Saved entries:
--- START ---
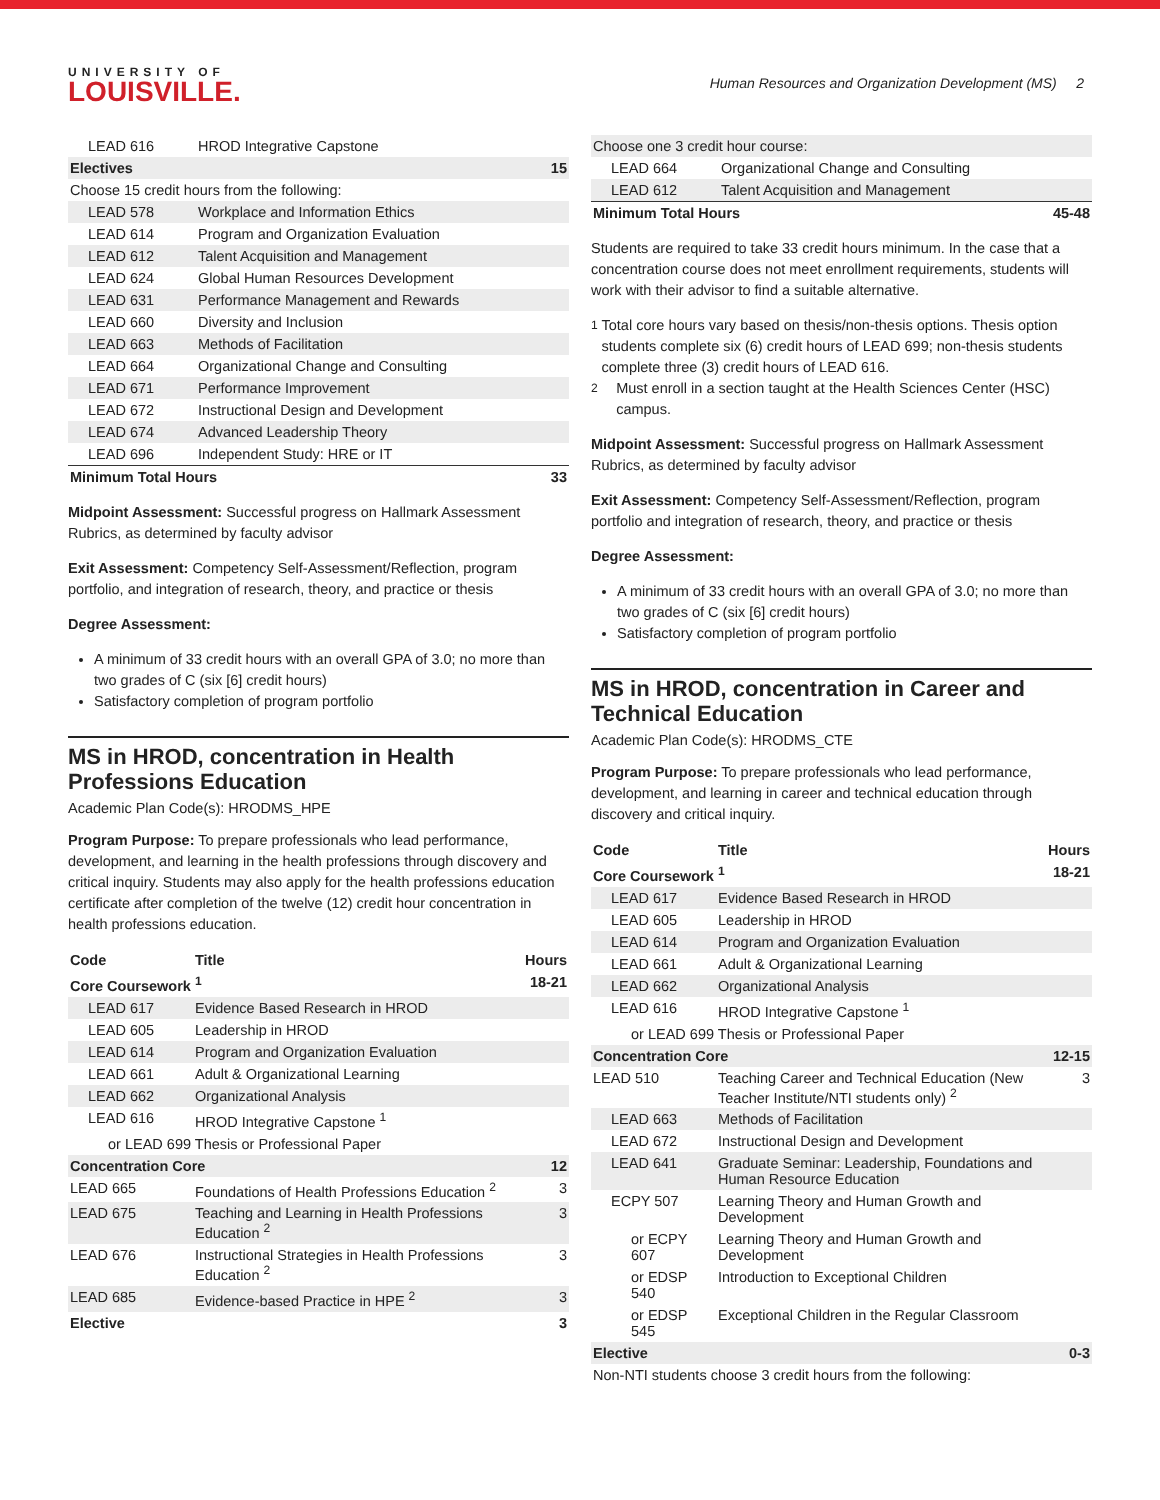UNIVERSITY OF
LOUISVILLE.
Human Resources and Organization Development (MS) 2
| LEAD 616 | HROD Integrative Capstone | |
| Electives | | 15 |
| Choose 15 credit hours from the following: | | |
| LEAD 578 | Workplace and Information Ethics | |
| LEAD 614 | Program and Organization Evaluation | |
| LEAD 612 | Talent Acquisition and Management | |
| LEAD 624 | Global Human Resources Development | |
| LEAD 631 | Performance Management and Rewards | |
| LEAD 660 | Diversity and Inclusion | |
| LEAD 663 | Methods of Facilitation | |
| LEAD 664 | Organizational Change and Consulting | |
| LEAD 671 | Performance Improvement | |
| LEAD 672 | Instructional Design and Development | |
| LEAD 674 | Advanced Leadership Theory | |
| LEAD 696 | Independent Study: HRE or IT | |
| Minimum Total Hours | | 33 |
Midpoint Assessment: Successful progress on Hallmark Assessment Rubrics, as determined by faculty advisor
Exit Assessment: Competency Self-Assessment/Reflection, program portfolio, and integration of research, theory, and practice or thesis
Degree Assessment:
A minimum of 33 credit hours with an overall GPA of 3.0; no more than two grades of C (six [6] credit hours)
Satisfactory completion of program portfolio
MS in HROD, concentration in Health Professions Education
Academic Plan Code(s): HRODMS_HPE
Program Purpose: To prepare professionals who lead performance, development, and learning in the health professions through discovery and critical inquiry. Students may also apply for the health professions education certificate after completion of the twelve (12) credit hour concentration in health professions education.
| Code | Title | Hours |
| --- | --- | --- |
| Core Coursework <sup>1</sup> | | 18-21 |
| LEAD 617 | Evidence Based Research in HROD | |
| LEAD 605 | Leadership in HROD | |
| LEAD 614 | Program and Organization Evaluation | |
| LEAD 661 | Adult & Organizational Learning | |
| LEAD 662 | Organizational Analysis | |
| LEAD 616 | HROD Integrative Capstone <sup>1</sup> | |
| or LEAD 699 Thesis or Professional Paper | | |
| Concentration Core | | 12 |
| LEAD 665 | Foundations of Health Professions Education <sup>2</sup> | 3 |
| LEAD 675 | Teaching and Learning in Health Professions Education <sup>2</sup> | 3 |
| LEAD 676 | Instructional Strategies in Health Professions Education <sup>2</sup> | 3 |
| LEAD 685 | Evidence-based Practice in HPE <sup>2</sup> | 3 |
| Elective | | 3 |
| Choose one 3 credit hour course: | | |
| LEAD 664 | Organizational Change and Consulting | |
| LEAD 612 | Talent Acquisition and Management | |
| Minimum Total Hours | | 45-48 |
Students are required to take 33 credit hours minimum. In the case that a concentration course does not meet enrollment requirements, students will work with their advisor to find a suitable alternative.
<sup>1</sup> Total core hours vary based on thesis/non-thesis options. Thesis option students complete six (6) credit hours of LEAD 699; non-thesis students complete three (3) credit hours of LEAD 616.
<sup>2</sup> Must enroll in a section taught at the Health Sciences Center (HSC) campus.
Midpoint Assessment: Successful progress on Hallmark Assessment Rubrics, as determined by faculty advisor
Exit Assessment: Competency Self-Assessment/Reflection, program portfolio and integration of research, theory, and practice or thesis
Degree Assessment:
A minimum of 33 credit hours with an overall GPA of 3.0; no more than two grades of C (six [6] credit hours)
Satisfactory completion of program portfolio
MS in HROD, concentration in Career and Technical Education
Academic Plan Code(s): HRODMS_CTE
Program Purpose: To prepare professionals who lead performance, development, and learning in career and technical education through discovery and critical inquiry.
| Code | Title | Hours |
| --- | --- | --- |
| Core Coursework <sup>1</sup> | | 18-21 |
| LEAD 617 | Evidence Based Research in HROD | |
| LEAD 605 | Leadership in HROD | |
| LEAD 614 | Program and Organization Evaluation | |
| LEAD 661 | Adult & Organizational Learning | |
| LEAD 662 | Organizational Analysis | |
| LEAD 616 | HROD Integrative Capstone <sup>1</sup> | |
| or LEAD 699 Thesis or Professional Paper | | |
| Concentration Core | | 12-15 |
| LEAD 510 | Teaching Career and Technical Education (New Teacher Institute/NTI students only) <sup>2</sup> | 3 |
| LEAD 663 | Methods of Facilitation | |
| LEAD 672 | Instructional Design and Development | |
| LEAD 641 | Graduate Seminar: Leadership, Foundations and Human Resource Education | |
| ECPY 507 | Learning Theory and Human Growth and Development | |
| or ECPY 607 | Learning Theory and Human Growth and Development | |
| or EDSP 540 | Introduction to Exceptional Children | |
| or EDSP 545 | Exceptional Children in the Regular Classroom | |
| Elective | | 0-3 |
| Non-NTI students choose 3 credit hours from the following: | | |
--- END ---
> Assignment: Omit every picture, then repeat the remaining data exactly as it appears above.

> Written response:
UNIVERSITY OF
LOUISVILLE.
Human Resources and Organization Development (MS) 2
| LEAD 616 | HROD Integrative Capstone | |
| Electives | | 15 |
| Choose 15 credit hours from the following: | | |
| LEAD 578 | Workplace and Information Ethics | |
| LEAD 614 | Program and Organization Evaluation | |
| LEAD 612 | Talent Acquisition and Management | |
| LEAD 624 | Global Human Resources Development | |
| LEAD 631 | Performance Management and Rewards | |
| LEAD 660 | Diversity and Inclusion | |
| LEAD 663 | Methods of Facilitation | |
| LEAD 664 | Organizational Change and Consulting | |
| LEAD 671 | Performance Improvement | |
| LEAD 672 | Instructional Design and Development | |
| LEAD 674 | Advanced Leadership Theory | |
| LEAD 696 | Independent Study: HRE or IT | |
| Minimum Total Hours | | 33 |
Midpoint Assessment: Successful progress on Hallmark Assessment Rubrics, as determined by faculty advisor
Exit Assessment: Competency Self-Assessment/Reflection, program portfolio, and integration of research, theory, and practice or thesis
Degree Assessment:
A minimum of 33 credit hours with an overall GPA of 3.0; no more than two grades of C (six [6] credit hours)
Satisfactory completion of program portfolio
MS in HROD, concentration in Health Professions Education
Academic Plan Code(s): HRODMS_HPE
Program Purpose: To prepare professionals who lead performance, development, and learning in the health professions through discovery and critical inquiry. Students may also apply for the health professions education certificate after completion of the twelve (12) credit hour concentration in health professions education.
| Code | Title | Hours |
| --- | --- | --- |
| Core Coursework <sup>1</sup> | | 18-21 |
| LEAD 617 | Evidence Based Research in HROD | |
| LEAD 605 | Leadership in HROD | |
| LEAD 614 | Program and Organization Evaluation | |
| LEAD 661 | Adult & Organizational Learning | |
| LEAD 662 | Organizational Analysis | |
| LEAD 616 | HROD Integrative Capstone <sup>1</sup> | |
| or LEAD 699 Thesis or Professional Paper | | |
| Concentration Core | | 12 |
| LEAD 665 | Foundations of Health Professions Education <sup>2</sup> | 3 |
| LEAD 675 | Teaching and Learning in Health Professions Education <sup>2</sup> | 3 |
| LEAD 676 | Instructional Strategies in Health Professions Education <sup>2</sup> | 3 |
| LEAD 685 | Evidence-based Practice in HPE <sup>2</sup> | 3 |
| Elective | | 3 |
| Choose one 3 credit hour course: | | |
| LEAD 664 | Organizational Change and Consulting | |
| LEAD 612 | Talent Acquisition and Management | |
| Minimum Total Hours | | 45-48 |
Students are required to take 33 credit hours minimum. In the case that a concentration course does not meet enrollment requirements, students will work with their advisor to find a suitable alternative.
<sup>1</sup> Total core hours vary based on thesis/non-thesis options. Thesis option students complete six (6) credit hours of LEAD 699; non-thesis students complete three (3) credit hours of LEAD 616.
<sup>2</sup> Must enroll in a section taught at the Health Sciences Center (HSC) campus.
Midpoint Assessment: Successful progress on Hallmark Assessment Rubrics, as determined by faculty advisor
Exit Assessment: Competency Self-Assessment/Reflection, program portfolio and integration of research, theory, and practice or thesis
Degree Assessment:
A minimum of 33 credit hours with an overall GPA of 3.0; no more than two grades of C (six [6] credit hours)
Satisfactory completion of program portfolio
MS in HROD, concentration in Career and Technical Education
Academic Plan Code(s): HRODMS_CTE
Program Purpose: To prepare professionals who lead performance, development, and learning in career and technical education through discovery and critical inquiry.
| Code | Title | Hours |
| --- | --- | --- |
| Core Coursework <sup>1</sup> | | 18-21 |
| LEAD 617 | Evidence Based Research in HROD | |
| LEAD 605 | Leadership in HROD | |
| LEAD 614 | Program and Organization Evaluation | |
| LEAD 661 | Adult & Organizational Learning | |
| LEAD 662 | Organizational Analysis | |
| LEAD 616 | HROD Integrative Capstone <sup>1</sup> | |
| or LEAD 699 Thesis or Professional Paper | | |
| Concentration Core | | 12-15 |
| LEAD 510 | Teaching Career and Technical Education (New Teacher Institute/NTI students only) <sup>2</sup> | 3 |
| LEAD 663 | Methods of Facilitation | |
| LEAD 672 | Instructional Design and Development | |
| LEAD 641 | Graduate Seminar: Leadership, Foundations and Human Resource Education | |
| ECPY 507 | Learning Theory and Human Growth and Development | |
| or ECPY 607 | Learning Theory and Human Growth and Development | |
| or EDSP 540 | Introduction to Exceptional Children | |
| or EDSP 545 | Exceptional Children in the Regular Classroom | |
| Elective | | 0-3 |
| Non-NTI students choose 3 credit hours from the following: | | |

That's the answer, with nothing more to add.